Member of the Chamber of Deputies
- Incumbent
- Assumed office 11 March 2018
- Preceded by: District established
- Constituency: District 21

Personal details
- Born: 21 November 1975 (age 50) Santiago, Chile
- Party: Independent Democratic Union (2005–2012) National Renewal (2017–2020) Republican Party (2021–2024) National Libertarian Party (2024−)
- Children: 7
- Alma mater: Inacap
- Profession: Graphic designer, publicist

= Cristóbal Urruticoechea =

Chilean politician

Cristóbal Ignacio de Loyola Urruticoechea Ríos (born 21 November 1975) is a Chilean politician currently serving as a member of the Chamber of Deputies.

A member of the National Libertarian Party, he has represented District 21 of the Biobío Region since 2018. He previously served as councilman of Los Ángeles.

== Early life and education ==
Urruticoechea was born in Santiago, Chile, on November 21, 1975. He is the son of León Fernando Rodrigo Urruticoechea Echevarría and María Cecilia Ríos Santander. He is the father of seven children.

He comes from a family with a long political tradition. He is the nephew of Mario Ríos Santander, former deputy of the National Party and later senator of National Renewal; the grandson of Mario Ríos Padilla, former deputy of the Conservative Party and Conservative United Party; and the great-grandson of Víctor Ríos Ruiz, who served as deputy of the Conservative Party for four consecutive terms between 1906 and 1918.

Urruticoechea completed his primary and secondary education at Colegio Tabancura, graduating in 1993. He later pursued studies in Law at the Universidad del Desarrollo.

He also undertook higher education at INACAP, where he obtained a degree in Advertising Graphic Design.

== Professional career ==
Between 2000 and 2001, he worked as a graphic designer at the Pontifical Catholic University of Chile. From 2001 to 2003, he was employed as a graphic designer at the company Promoplan.

From 2003 to 2007, he served as Head of the Visual Merchandising Department at Cencosud in the city of Chillán, in the Biobío Region. Later, between 2013 and 2015, he worked as Director of the Operations Center at the Nocedal Education Foundation.

In 2016 and 2017, he served as General Manager of the Nocedal Education Foundation.

== Political career ==
Urruticoechea began his political career as a member of the Independent Democratic Union (UDI). He later joined National Renewal (RN), remaining a member until September 29, 2020. In the 2008 municipal elections, he was elected city councilor of Los Ángeles, obtaining 4,535 votes, equivalent to 7.37% of the total valid votes.

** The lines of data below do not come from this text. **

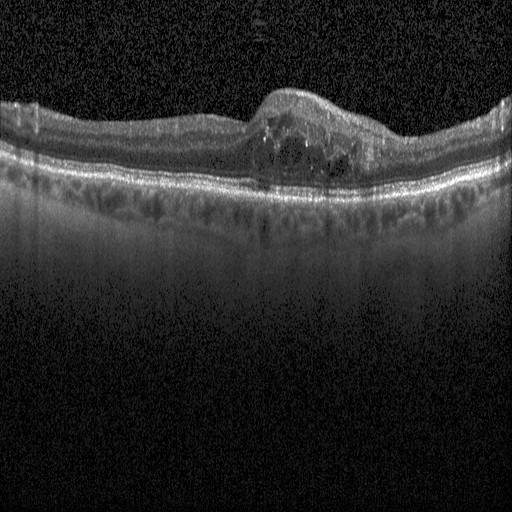 Finding: diabetic macular edema (DME).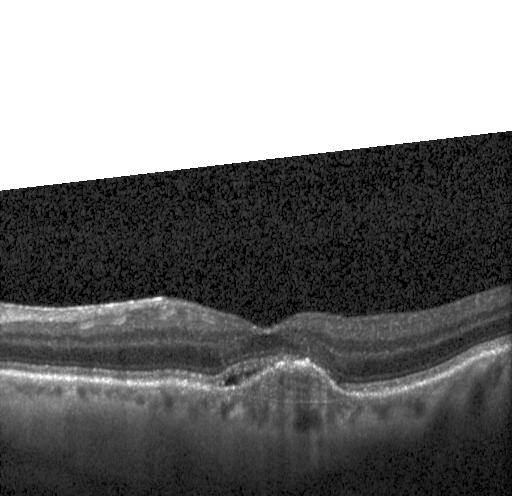

OCT B-scan showing choroidal neovascularization (CNV).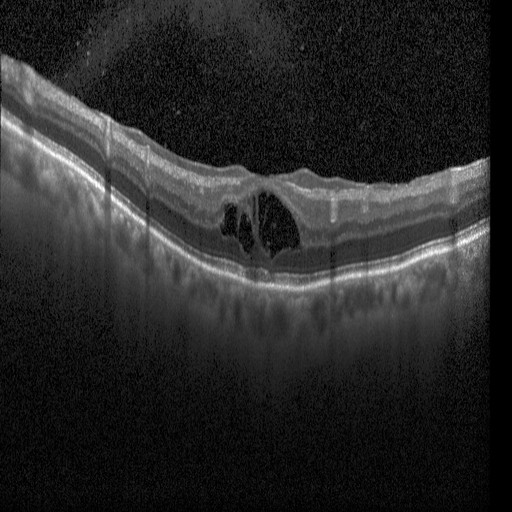

OCT B-scan. SD-OCT — DME.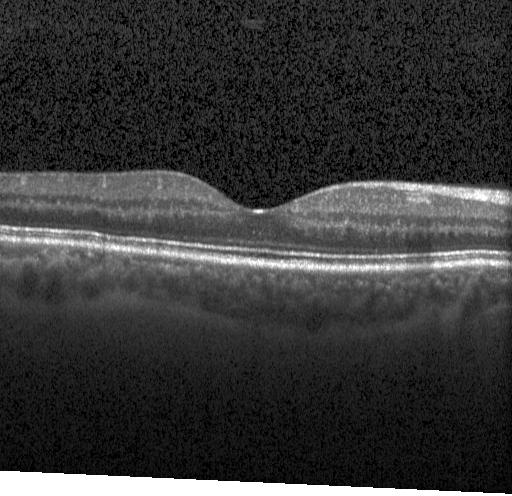 Acquired on a Heidelberg Spectralis; spectral-domain OCT; horizontal scan through the fovea; OCT line scan — Impression: no choroidal neovascularization, no diabetic macular edema, and no drusen.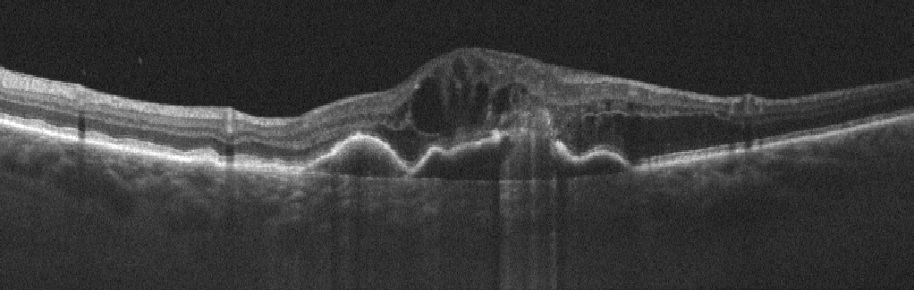
OCT scan showing age-related macular degeneration (AMD).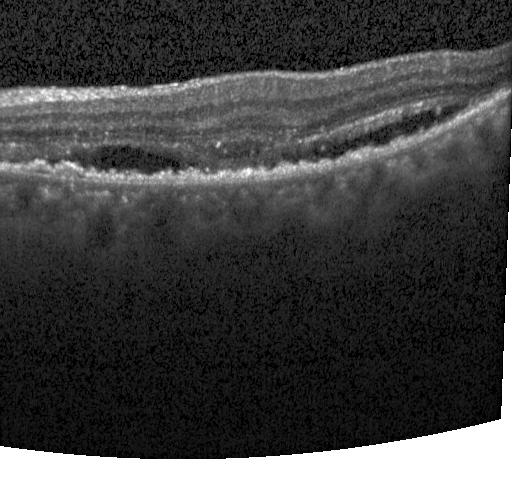
Optical coherence tomography scan. Diagnosis: CNV.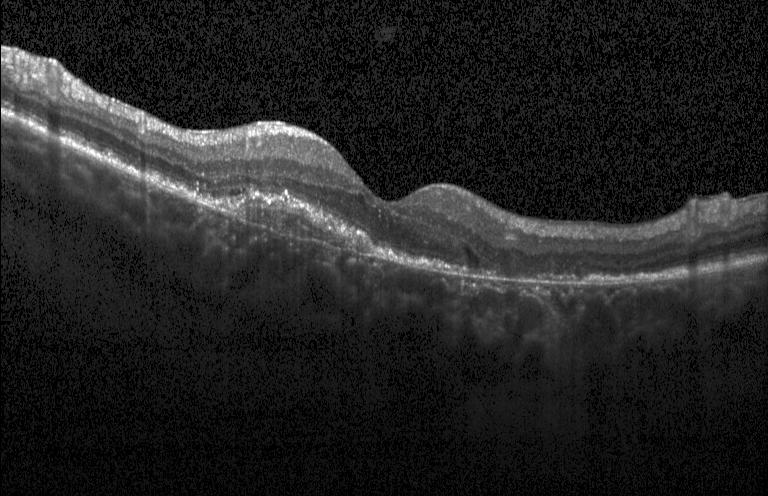
Diagnosis: a choroidal neovascular membrane.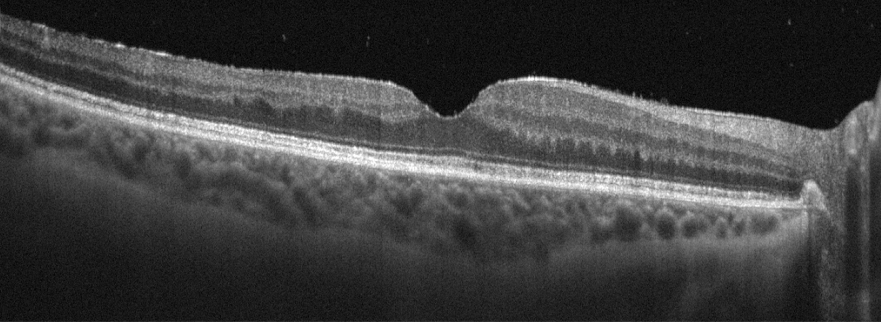 Assessment: epiretinal membrane.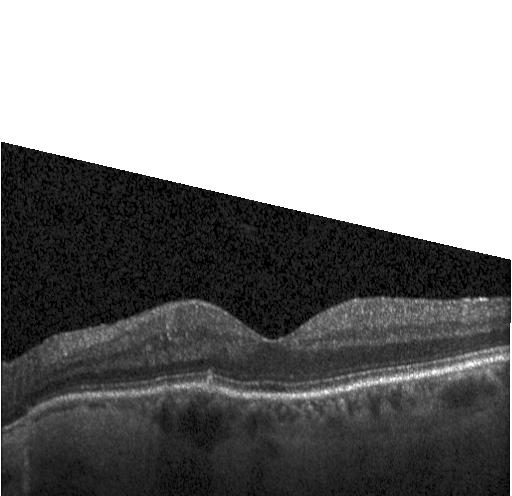
Instrument: Heidelberg Spectralis; OCT B-scan. This B-scan demonstrates multiple drusen.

He ran for mayor of Los Ángeles in the 2012 municipal elections, obtaining 10,686 votes (18.09%), but was not elected. In 2013, he ran as an independent candidate for the Chamber of Deputies in the former 47th electoral district of the Biobío Region, obtaining 19,838 votes (14.66%), without being elected.

In the 2017 parliamentary elections, he was elected to the Chamber of Deputies as a member of National Renewal within the Chile Vamos coalition, representing the 21st electoral district of the Biobío Region. He obtained 22,190 votes, corresponding to 11.63% of the total valid votes. In October 2020, he resigned from RN. In August 2021, the Republican Party of Chile announced that he would seek re-election as a member of the party.

In the November 2021 parliamentary elections, he was re-elected as deputy under the Frente Social Cristiano coalition, obtaining 22,814 votes (11.62%). On April 13, 2024, he informed the president of Republicans of his resignation from the party. In December 2024, he joined the National Libertarian Party (PNL).